With the presidential elections rapidly approaching this November, I’m not surprised to see commercials for candidates while watching HGTV, posts about people’s dissatisfaction with the current democratic and republican candidates, Hillary Clinton and Donald Trump, and rants on how outraged some were with Bernie Sander’s endorsing of Clinton. Much of my reading tells me of how we voters have to choose between the lesser of two evils. My other reading tells of presidential options other than the traditional two parties such as the Green and Libertarian party candidates. In light of all this, I thought we should discuss a woman who had a great influence in the world around her in regards to suffrage and the issues surrounding her at the time that still apply today.
Ida B. Wells
Ida B. Wells was known as a “fearless” anti-lynching crusader, a suffragist, women’s rights activist, journalist and speaker. Wells was born in Holly Springs, Mississippi in 1862. At the age of 14, her parents and youngest sibling died from an endemic of yellow fever. Wells, however, was able to take care of her family and keep them together by taking a job teaching due to her “[emblematicalness] of the righteousness, responsibility and fortitude that characterized her life.” She later continued her education at nearby Rust College before moving to live in Memphis with her aunt.

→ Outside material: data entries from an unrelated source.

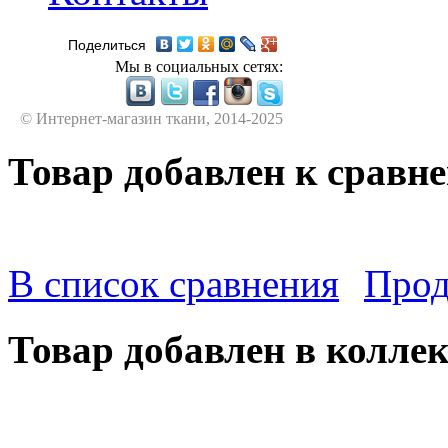
Поделиться
Мы в социальных сетях:
© Интернет-магазин ткани, 2014-2025
Товар добавлен к сравн
В список сравнения
Прод
Товар добавлен в колле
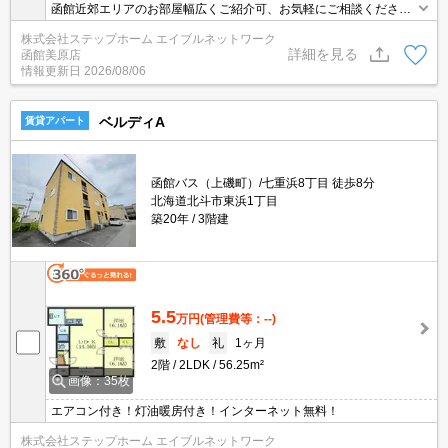
函館近郊エリアのお部屋幅広くご紹介可、お気軽にご相談くださ
い。
株式会社ステップホーム エイブルネットワーク
詳細を見る
函館美原店
情報更新日
2026/08/06
ベルディA
賃貸アパート
函館バス（上磯町）/七重浜8丁目 徒歩8分
北海道北斗市東浜1丁目
築20年
3階建
5.5
万円
(管理費等：--)
敷
なし
礼
1ヶ月
2階
2LDK
56.25m²
画像：35枚
エアコン付き！灯油暖房付き！インターネット無料！
株式会社ステップホーム エイブルネットワーク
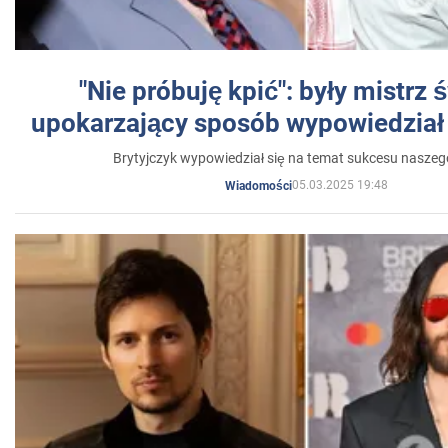
"Nie próbuję kpić": były mistrz 
upokarzający sposób wypowiedział 
Brytyjczyk wypowiedział się na temat sukcesu naszeg
05.03.2025 19:48
Wiadomości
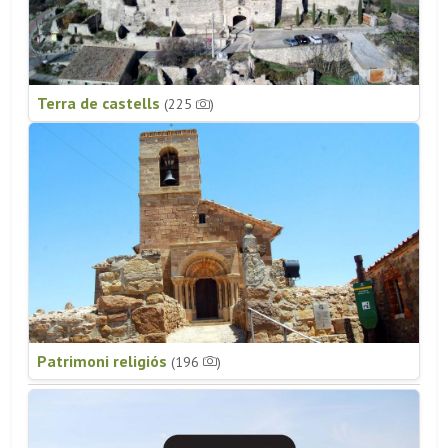
Terra de castells
(225
)
Patrimoni religiós
(196
)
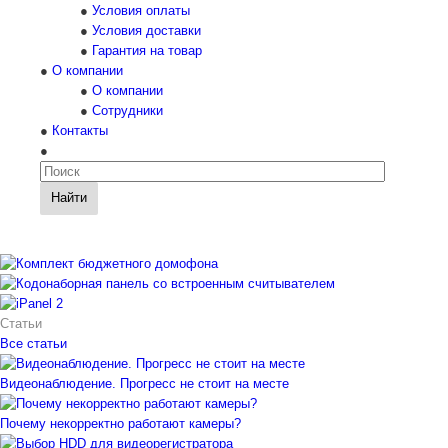
Условия оплаты
Условия доставки
Гарантия на товар
О компании
О компании
Сотрудники
Контакты
Найти
Статьи
Все статьи
Видеонаблюдение. Прогресс не стоит на месте
Почему некорректно работают камеры?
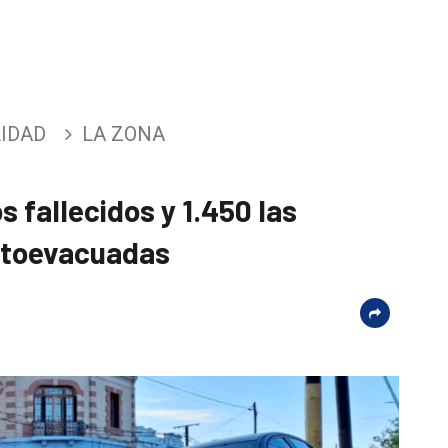
IDAD
LA ZONA
s fallecidos y 1.450 las
utoevacuadas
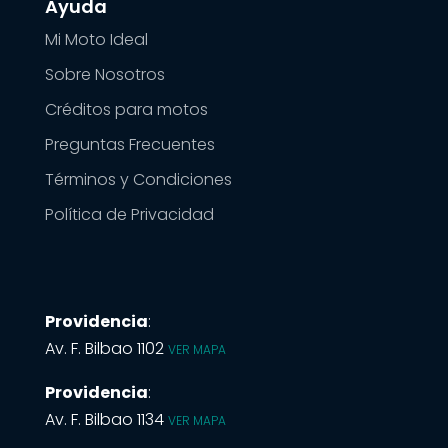
Ayuda
Mi Moto Ideal
Sobre Nosotros
Créditos para motos
Preguntas Frecuentes
Términos y Condiciones
Política de Privacidad
Providencia
:
Av. F. Bilbao 1102
VER MAPA
Providencia
:
Av. F. Bilbao 1134
VER MAPA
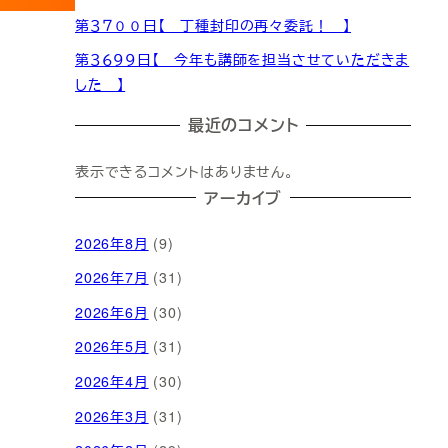
第３７００日【 丁種封印の再々委託！ 】
第３６９９日【 今年も講師を担当させていただきま
した 】
最近のコメント
表示できるコメントはありません。
アーカイブ
2026年8月
(9)
2026年7月
(31)
2026年6月
(30)
2026年5月
(31)
2026年4月
(30)
2026年3月
(31)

It was in Memphis that Wells’ journalistic career took hold. In 1884, Ida was instructed by the conductor of the train she was riding to move to another car. When she refused, the conductor attempted to remove her, but she bit his hand. Wells stated in her autobiography that:
“I refused, saying that the forward car [closest to the locomotive] was a smoker, and as I was in the ladies' car, I proposed to stay. . . [The conductor] tried to drag me out of the seat, but the moment he caught hold of my arm I fastened my teeth in the back of his hand. I had braced my feet against the seat in front and was holding to the back, and as he had already been badly bitten he didn't try it again by himself. He went forward and got the baggageman and another man to help him and of course they succeeded in dragging me out.”
After the incident on the train, Wells filed a suit against the train company that ran the train, Chesapeake & Ohio Railroad Company. She won her case with the local courts. But, the company appealed the case to state courts of Tennessee and the ruling was overturned. This was the “first of many struggles” Ida engaged in her career. And it was this event that sparked her career as a journalist.
In 1892, three of Wells's friends were lynched after their (the friends') grocery store was taking business from the other competing white-owned stores. Wells covered the story, sharing her outrage on the atrocity. Later, the newspaper office she wrote for was destroyed, prompting Wells to leave Memphis. But this didn't stop her. She moved to Chicago and continued her "blistering journalistic attacks on Southern injustices." Along with being an anti-lynching crusader, Wells joined the suffrage movement and marched in Washington D.C. in 1913 for universal suffrage and was a founding member of the National Association for the Advancement of Colored People (NAACP).
Wells certainly made an impact on the world around her back in the late 1800s and early 1900s with her journalism and activism.